Recently I’ve been dreaming about babies. These aren’t sad dreams or dreams of longing, just dreams in which I’ve interacted, in a very tender way, with a baby that wasn’t mine. I’ve woken up thinking about the dream, but not upset by it.
Last night I had a different dream. I was on one of those double decker open-topped tour buses (like the one I took in San Francisco last week) and the tour guide asked if anyone had ever tried (and he implied, failed) to have a baby. I reluctantly put up my hand. Looking around the bus, I saw that I was the only one.
“And what was that like?” asked the tour guide.
“It was horrible,” I replied. “It’s completely out of your control and there’s nothing you can do about it. There are procedures and things you can do to help, but you can’t control whether they work or not.”
After that the dream gets fuzzy and I woke up feeling very out-of-sorts.
Pottering around the kitchen this morning, I knew this would be a blog post of some nature, I just didn’t know about what. The dreams didn’t make much sense and I couldn’t decipher any meaning to them.

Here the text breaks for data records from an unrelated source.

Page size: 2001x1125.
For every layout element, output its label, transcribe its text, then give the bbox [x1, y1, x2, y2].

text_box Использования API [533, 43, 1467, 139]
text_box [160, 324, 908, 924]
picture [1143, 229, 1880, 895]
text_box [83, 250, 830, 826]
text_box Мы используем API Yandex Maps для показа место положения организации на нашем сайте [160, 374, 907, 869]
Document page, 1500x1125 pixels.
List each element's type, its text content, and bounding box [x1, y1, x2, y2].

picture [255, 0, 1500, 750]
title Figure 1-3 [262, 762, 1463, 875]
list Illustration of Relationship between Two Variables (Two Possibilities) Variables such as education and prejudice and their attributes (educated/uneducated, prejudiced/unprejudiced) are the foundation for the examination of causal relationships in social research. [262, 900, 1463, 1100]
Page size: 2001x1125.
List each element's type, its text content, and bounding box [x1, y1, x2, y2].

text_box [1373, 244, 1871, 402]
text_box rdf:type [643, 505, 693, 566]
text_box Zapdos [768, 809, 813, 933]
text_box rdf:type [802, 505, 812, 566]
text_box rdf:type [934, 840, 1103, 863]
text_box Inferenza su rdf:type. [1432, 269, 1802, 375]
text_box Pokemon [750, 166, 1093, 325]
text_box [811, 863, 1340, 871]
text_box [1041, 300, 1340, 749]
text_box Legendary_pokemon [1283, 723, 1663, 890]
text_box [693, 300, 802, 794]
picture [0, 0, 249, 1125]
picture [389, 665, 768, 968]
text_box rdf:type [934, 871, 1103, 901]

Buttering my toast, it came to me.
I am happily childless, but I am not happily infertile. I have reconciled the fact that I am not going to have children and I am okay with that. In fact, the more time passes, the more I realize how much I enjoy my life without children and what an upheaval to that life children would be. The part I haven’t yet reconciled is my infertility. I still can’t fully get to grips with the idea that my body failed me and that, no matter how hard I worked, not matter how dedicated I was to the goal, there was nothing I could do to change that.
I don’t feel alone in my childlessness–the majority of my friends don’t have children—but infertility is still, and maybe will always be, something that makes me feel like the odd one out—the only person on the bus with her hand in the air.